WASHINGTON: Donald Trump a offert sa médiation à l'Egypte et l'Ethiopie à propos du mégabarrage sur le Nil, le plus grand d'Afrique, dans une lettre adressée au dirigeant égyptien Abdel Fattah al-Sissi et rendue publique vendredi par la Maison Blanche.

"Je suis prêt à relancer la médiation américaine entre l'Egypte et l'Ethiopie afin de résoudre de manière responsable et définitive la question du partage des eaux du Nil", écrit le président américain dans ce courrier.

Il a ajouté qu'"aucun Etat dans la région ne devrait contrôler de manière unilatérale les ressources précieuses du Nil et, ce faisant, désavantager ses voisins".

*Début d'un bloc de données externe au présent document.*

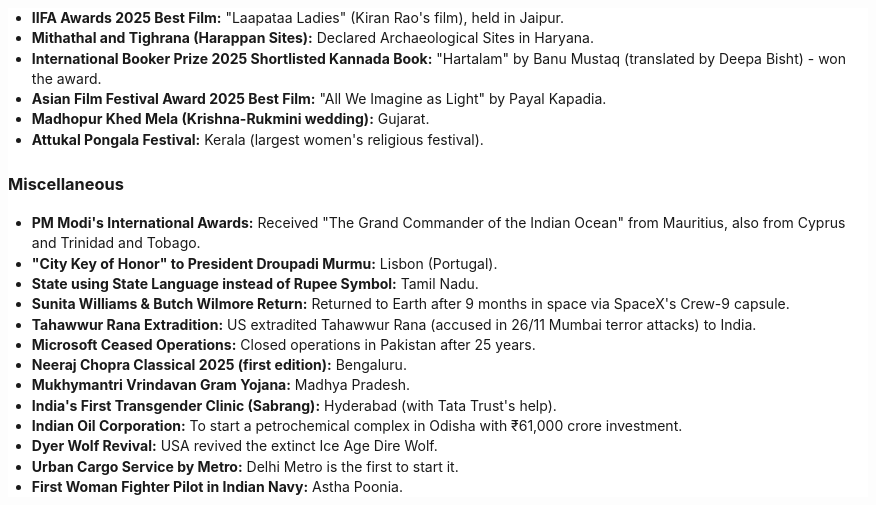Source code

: *   **IIFA Awards 2025 Best Film:** "Laapataa Ladies" (Kiran Rao's film), held in Jaipur.
*   **Mithathal and Tighrana (Harappan Sites):** Declared Archaeological Sites in Haryana.
*   **International Booker Prize 2025 Shortlisted Kannada Book:** "Hartalam" by Banu Mustaq (translated by Deepa Bisht) - won the award.
*   **Asian Film Festival Award 2025 Best Film:** "All We Imagine as Light" by Payal Kapadia.
*   **Madhopur Khed Mela (Krishna-Rukmini wedding):** Gujarat.
*   **Attukal Pongala Festival:** Kerala (largest women's religious festival).

### Miscellaneous

*   **PM Modi's International Awards:** Received "The Grand Commander of the Indian Ocean" from Mauritius, also from Cyprus and Trinidad and Tobago.
*   **"City Key of Honor" to President Droupadi Murmu:** Lisbon (Portugal).
*   **State using State Language instead of Rupee Symbol:** Tamil Nadu.
*   **Sunita Williams & Butch Wilmore Return:** Returned to Earth after 9 months in space via SpaceX's Crew-9 capsule.
*   **Tahawwur Rana Extradition:** US extradited Tahawwur Rana (accused in 26/11 Mumbai terror attacks) to India.
*   **Microsoft Ceased Operations:** Closed operations in Pakistan after 25 years.
*   **Neeraj Chopra Classical 2025 (first edition):** Bengaluru.
*   **Mukhymantri Vrindavan Gram Yojana:** Madhya Pradesh.
*   **India's First Transgender Clinic (Sabrang):** Hyderabad (with Tata Trust's help).
*   **Indian Oil Corporation:** To start a petrochemical complex in Odisha with ₹61,000 crore investment.
*   **Dyer Wolf Revival:** USA revived the extinct Ice Age Dire Wolf.
*   **Urban Cargo Service by Metro:** Delhi Metro is the first to start it.
*   **First Woman Fighter Pilot in Indian Navy:** Astha Poonia.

Le dirigeant républicain a souligné qu'il espérait trouver une formule garantissant un approvisionnement en eau prévisible pour l'Egypte et le Soudan, et permettant à l'Ethiopie de vendre ou de fournir de l'électricité aux deux pays en aval.

Dans ce courrier, avec copie aux dirigeants saoudien, émirati, éthiopien et soudanais, M. Trump salue le rôle joué par l'Egypte dans le cessez-le-feu entre Israël et le Hamas à Gaza.

Et il dit "sincèrement espérer que cette dispute légitime à propos du GERD ne mènera pas à un conflit armé majeur entre l'Egypte et l'Ethiopie".

L'Ethiopie, après 14 ans de travaux, a officiellement inauguré en septembre son Grand barrage de la Renaissance (GERD) sur le Nil, plus grand ouvrage hydroélectrique d'Afrique, malgré les tensions générées avec l'Egypte en particulier, qui le qualifie de "menace existentielle", craignant un tarissement de sa principale source d'approvisionnement en eau.

Le GERD se trouve sur le Nil Bleu, qui prend sa source en Ethiopie et s'écoule jusqu'au Soudan, où il rencontre le Nil Blanc pour former le Nil. Le Nil Bleu fournit jusqu'à 85% des eaux du Nil.

Or l'Egypte et ses environ 110 millions d'habitants dépendent à 97% du Nil pour leurs besoins hydriques, notamment pour l'agriculture.

Le Soudan a également fait part de son inquiétude.

Différentes tentatives de médiation depuis une décennie entre les trois pays - sous l'égide successivement des Etats-Unis, de la Banque mondiale, de la Russie, des Emirats arabes unis et de l'Union africaine - ont toutes échoué.